By Cai Hong | China Daily | Updated: 2024-04-27 17:34

Archaeological findings in Chencun site, Shanxi province, shed light on porcelain kilns from Jin to Ming dynasties.[Photo provided to China Daily]

Crucial connections

Shanxi connects the east with the west of China, making it a place where different ethnic groups and cultures meet. The ancient porcelain pieces discovered in Shanxi reflect the province's unique position on the field, which helped the merchants sell the porcelain from Huozhou kilns to places far away.

Fifty-four ceramic wares — 27 of them intact — were uncovered at a construction site in Hangzhou city of East China's Zhejiang province in 1987. Several experts assumed that some of the white glazed wares were products from the Huozhou kilns of the Yuan Dynasty.
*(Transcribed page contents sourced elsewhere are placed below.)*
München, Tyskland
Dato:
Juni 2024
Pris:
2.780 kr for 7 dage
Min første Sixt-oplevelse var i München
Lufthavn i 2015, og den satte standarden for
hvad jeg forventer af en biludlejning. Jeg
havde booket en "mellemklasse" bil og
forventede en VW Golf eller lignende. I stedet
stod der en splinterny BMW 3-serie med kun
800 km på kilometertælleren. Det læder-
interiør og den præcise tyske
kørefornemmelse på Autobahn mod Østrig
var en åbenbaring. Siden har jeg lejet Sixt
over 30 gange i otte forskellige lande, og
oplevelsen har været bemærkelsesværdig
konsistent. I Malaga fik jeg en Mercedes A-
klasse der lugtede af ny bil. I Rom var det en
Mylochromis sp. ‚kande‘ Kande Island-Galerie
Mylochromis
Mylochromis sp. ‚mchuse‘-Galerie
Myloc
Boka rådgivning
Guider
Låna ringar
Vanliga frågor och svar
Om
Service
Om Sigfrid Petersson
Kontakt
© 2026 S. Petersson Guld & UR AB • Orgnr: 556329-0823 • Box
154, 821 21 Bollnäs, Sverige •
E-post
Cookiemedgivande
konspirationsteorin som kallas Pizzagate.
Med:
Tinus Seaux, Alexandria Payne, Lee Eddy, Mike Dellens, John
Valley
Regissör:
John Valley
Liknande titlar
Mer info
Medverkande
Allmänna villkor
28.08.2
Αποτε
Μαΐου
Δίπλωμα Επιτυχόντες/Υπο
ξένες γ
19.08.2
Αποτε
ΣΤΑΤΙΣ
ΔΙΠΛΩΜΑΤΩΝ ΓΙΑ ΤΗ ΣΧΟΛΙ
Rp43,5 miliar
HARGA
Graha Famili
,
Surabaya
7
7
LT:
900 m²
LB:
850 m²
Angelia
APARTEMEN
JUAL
Wares produced at these Huozhou kilns were also unearthed in Khanbaliq or Yuan Dadu (the winter capital of the dynasty in what is now Beijing) and ancient Karakorum, the capital of the Mongol empire. The discoveries indicate that porcelain products fired at Huozhou kilns were traded at the "high-end market", and likely used at the court of the Yuan Dynasty, according to scholars Yu Luyang and Zhu Xinhai.

But a large quantity of poorly glazed, roughly made stoneware has also been excavated, with the items considered to be used by commoners.
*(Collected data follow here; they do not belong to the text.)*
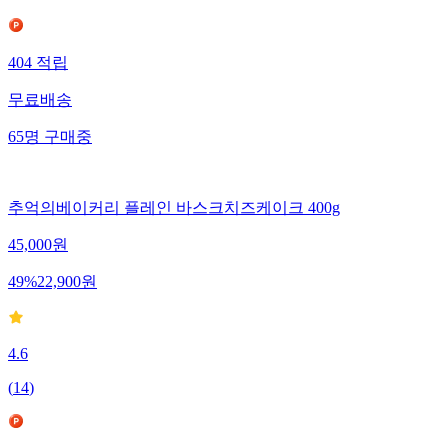
404
적립
무료배송
65
명
구매중
추억의베이커리 플레인 바스크치즈케이크 400g
45,000
원
49
%
22,900
원
4.6
(
14
)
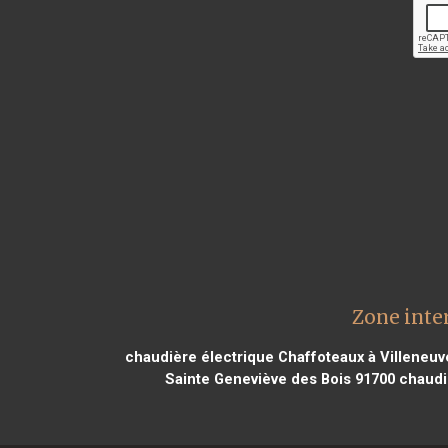
Zone inte
chaudière électrique Chaffoteaux à Villeneu
Sainte Geneviève des Bois 91700
chaudiè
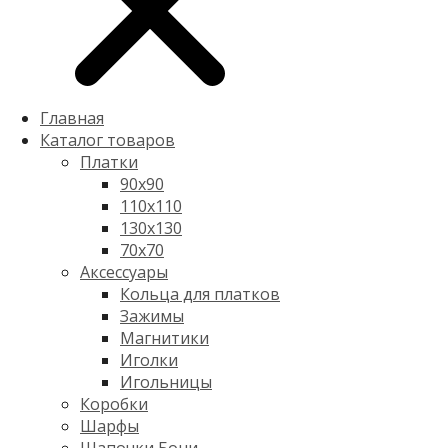
Главная
Каталог товаров
Платки
90x90
110x110
130x130
70х70
Аксессуары
Кольца для платков
Зажимы
Магнитики
Иголки
Игольницы
Коробки
Шарфы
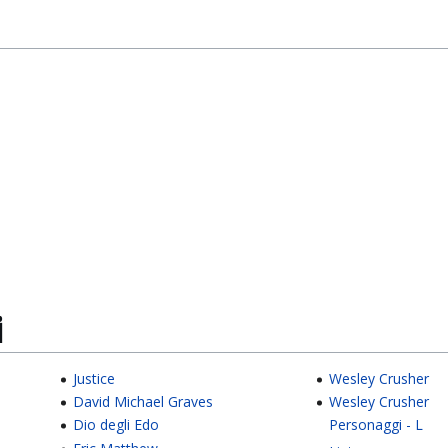
i
Justice
Wesley Crusher
David Michael Graves
Wesley Crusher
Dio degli Edo
Personaggi - L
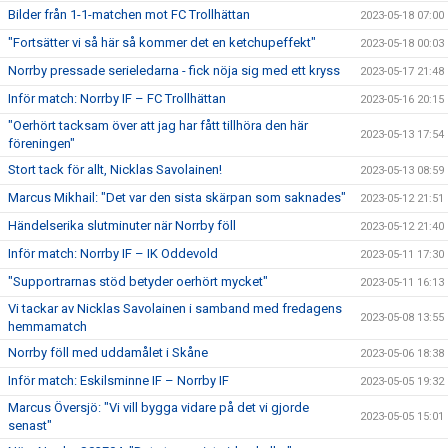
Bilder från 1-1-matchen mot FC Trollhättan
2023-05-18 07:00
"Fortsätter vi så här så kommer det en ketchupeffekt"
2023-05-18 00:03
Norrby pressade serieledarna - fick nöja sig med ett kryss
2023-05-17 21:48
Inför match: Norrby IF – FC Trollhättan
2023-05-16 20:15
"Oerhört tacksam över att jag har fått tillhöra den här
2023-05-13 17:54
föreningen"
Stort tack för allt, Nicklas Savolainen!
2023-05-13 08:59
Marcus Mikhail: "Det var den sista skärpan som saknades"
2023-05-12 21:51
Händelserika slutminuter när Norrby föll
2023-05-12 21:40
Inför match: Norrby IF – IK Oddevold
2023-05-11 17:30
"Supportrarnas stöd betyder oerhört mycket"
2023-05-11 16:13
Vi tackar av Nicklas Savolainen i samband med fredagens
2023-05-08 13:55
hemmamatch
Norrby föll med uddamålet i Skåne
2023-05-06 18:38
Inför match: Eskilsminne IF – Norrby IF
2023-05-05 19:32
Marcus Översjö: "Vi vill bygga vidare på det vi gjorde
2023-05-05 15:01
senast"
The archaeological excavation at Chencun was the first time for researchers to establish a crucial point in the history of Huozhou's pottery industry. It provides basic scientific and systematic data for the study of the firing history, technology, production scale, economic form, and traditional influence and development of the Huozhou kilns, Liu says.

There are many archaeological findings of ancient porcelain kilns in China but the discoveries at Chencun are still considered significant, with researchers placing them as one of the country's top 10 archaeological findings of 2023. At a seminar on the findings at Chencun in December, Chinese historians and scholars said that the Huozhou kilns site represents the highest level of white porcelain technology in northern China in the Yuan Dynasty, calling it the "swan song" or "last glory" of white porcelain in North China.